WASHINGTON – Members of an independent commission on Iraq policy could not reach a consensus Tuesday on how many or how long U.S. troops should remain in Iraq, forcing the group to return for a third day of debate, according to an official close to the panel's negotiations.
Panel members mostly made no comment as they left the Woodrow Wilson Center on Tuesday afternoon. But Leon Panetta, former White House chief of staff to President Clinton , hinted at some struggles, telling reporters, "Trying, trying to find a ... trying to find consensus. ... It goes up and down."
The Iraq Study Group , a bipartisan panel created to recommend changes in U.S. war policy, is having difficulties reaching agreement on what the appropriate level of U.S. troops should be in Iraq, whether there should be a phased withdrawal, and if so, under what time frame, said the official, who spoke on condition of anonymity because the panel's deliberations are private.

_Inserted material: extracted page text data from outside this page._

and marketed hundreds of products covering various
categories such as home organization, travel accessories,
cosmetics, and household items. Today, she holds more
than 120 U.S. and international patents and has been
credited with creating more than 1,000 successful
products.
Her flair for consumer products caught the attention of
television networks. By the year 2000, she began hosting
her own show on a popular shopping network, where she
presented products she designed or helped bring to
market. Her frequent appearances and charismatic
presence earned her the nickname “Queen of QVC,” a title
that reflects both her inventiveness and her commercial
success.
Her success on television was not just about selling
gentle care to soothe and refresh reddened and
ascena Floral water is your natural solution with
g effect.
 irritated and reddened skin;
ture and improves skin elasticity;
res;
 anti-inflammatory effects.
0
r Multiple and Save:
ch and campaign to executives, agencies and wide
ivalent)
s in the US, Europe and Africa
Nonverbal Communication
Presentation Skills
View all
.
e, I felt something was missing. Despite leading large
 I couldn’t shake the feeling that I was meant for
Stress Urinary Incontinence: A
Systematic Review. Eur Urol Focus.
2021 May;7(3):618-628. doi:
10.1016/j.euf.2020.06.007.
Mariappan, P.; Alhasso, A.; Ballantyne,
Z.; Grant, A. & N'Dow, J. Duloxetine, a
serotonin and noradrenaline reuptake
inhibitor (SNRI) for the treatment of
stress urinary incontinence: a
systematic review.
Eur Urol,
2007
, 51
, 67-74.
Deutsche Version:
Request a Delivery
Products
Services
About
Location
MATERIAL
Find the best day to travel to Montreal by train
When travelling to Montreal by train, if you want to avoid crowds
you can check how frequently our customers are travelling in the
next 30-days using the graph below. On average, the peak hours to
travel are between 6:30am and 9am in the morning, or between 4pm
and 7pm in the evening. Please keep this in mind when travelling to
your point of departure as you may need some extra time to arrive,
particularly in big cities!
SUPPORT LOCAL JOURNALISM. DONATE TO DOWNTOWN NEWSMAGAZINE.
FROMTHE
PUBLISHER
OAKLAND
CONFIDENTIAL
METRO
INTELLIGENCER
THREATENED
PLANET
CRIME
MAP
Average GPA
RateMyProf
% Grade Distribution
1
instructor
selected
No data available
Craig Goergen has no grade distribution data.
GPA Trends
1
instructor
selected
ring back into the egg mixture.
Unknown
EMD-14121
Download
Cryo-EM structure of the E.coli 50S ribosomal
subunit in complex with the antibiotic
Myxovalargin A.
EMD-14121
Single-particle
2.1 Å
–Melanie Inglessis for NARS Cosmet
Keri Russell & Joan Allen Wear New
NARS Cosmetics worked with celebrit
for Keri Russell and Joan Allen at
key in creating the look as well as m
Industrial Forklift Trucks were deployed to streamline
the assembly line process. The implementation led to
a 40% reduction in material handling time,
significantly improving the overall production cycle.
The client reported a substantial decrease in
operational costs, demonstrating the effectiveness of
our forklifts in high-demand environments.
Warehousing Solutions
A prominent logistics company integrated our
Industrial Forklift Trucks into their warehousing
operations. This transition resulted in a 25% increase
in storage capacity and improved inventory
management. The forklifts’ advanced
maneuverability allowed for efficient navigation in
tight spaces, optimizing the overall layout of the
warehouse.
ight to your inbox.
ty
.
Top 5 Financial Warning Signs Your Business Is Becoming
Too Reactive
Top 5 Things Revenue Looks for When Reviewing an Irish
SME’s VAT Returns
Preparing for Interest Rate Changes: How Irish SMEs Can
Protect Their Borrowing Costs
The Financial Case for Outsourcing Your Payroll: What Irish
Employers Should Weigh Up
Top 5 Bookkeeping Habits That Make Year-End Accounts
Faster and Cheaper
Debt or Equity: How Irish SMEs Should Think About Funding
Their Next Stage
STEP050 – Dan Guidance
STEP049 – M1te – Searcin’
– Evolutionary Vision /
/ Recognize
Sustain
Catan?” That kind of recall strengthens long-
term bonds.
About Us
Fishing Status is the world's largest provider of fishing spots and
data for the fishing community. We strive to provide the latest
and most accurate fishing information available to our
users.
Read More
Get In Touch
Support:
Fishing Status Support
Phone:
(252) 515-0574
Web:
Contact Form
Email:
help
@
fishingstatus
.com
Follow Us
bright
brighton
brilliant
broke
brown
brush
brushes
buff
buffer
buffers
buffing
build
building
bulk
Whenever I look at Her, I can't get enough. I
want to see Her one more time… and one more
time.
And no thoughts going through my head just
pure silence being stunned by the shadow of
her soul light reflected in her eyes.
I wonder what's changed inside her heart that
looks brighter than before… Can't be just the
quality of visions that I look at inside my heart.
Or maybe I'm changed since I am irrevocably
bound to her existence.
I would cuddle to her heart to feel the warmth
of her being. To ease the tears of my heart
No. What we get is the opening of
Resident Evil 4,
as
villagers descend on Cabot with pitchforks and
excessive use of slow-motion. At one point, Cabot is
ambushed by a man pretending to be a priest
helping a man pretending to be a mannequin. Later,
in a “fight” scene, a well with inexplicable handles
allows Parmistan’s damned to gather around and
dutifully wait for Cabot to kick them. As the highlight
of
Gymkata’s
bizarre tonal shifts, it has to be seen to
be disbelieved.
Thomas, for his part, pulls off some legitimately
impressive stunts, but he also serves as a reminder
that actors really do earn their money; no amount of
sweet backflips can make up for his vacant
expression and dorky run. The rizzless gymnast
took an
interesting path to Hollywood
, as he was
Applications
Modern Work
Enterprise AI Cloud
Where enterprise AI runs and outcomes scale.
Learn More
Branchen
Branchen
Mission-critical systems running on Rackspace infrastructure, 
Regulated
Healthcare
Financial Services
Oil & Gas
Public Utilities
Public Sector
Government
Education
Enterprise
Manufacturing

A second official has said that the commission was unlikely to propose a timetable for withdrawing U.S. troops from Iraq but that some members seemed to favor setting a date for only an initial withdrawal, an idea that has been pushed by many congressional Democrats.
The first official said Tuesday that the group was still struggling over whether to set a hard deadline for withdrawing U.S. forces or if there should be any short-term increase in troops as the U.S. works to train and build up Iraq's security forces. There are currently about 139,000 U.S. troops in Iraq.
The questions are key to the U.S. future policy in Iraq following the November election in which Democrats swept control of the House and Senate largely due to voters discontent with the progress of the war.
Leaving the daylong meeting Tuesday afternoon, members of the panel, which is headed by former Republican Secretary of State James A. Baker III and former Democratic Rep. Lee Hamilton, played down any divisions among the diverse group.
"It's a good group to work with, let's just put it that way," said Panetta, as he emerged with Vernon Jordan, who was a Clinton adviser, and former Republican Sen. Alan Simpson of Wyoming.
The group was initially expected to wrap up their deliberations Tuesday. People close to the commission said they expect the panel to issue a bipartisan, consensus report some time next month.
Officials have said a consensus report is the group's goal, rather than having the panel issue one that suggests two divergent opinions with no clear recommended path.
Panel members are also expected to urge the Bush administration to reach out to Iran and Syria, as part of an effort to get regional governments involved in stabilizing Iraq.
Bush, attending a NATO summit in Riga, Latvia, renewed his pledge Tuesday not to pull U.S. troops out "until the mission is complete." He also repeated a warning to both Iran and Syria not to meddle in Iraq.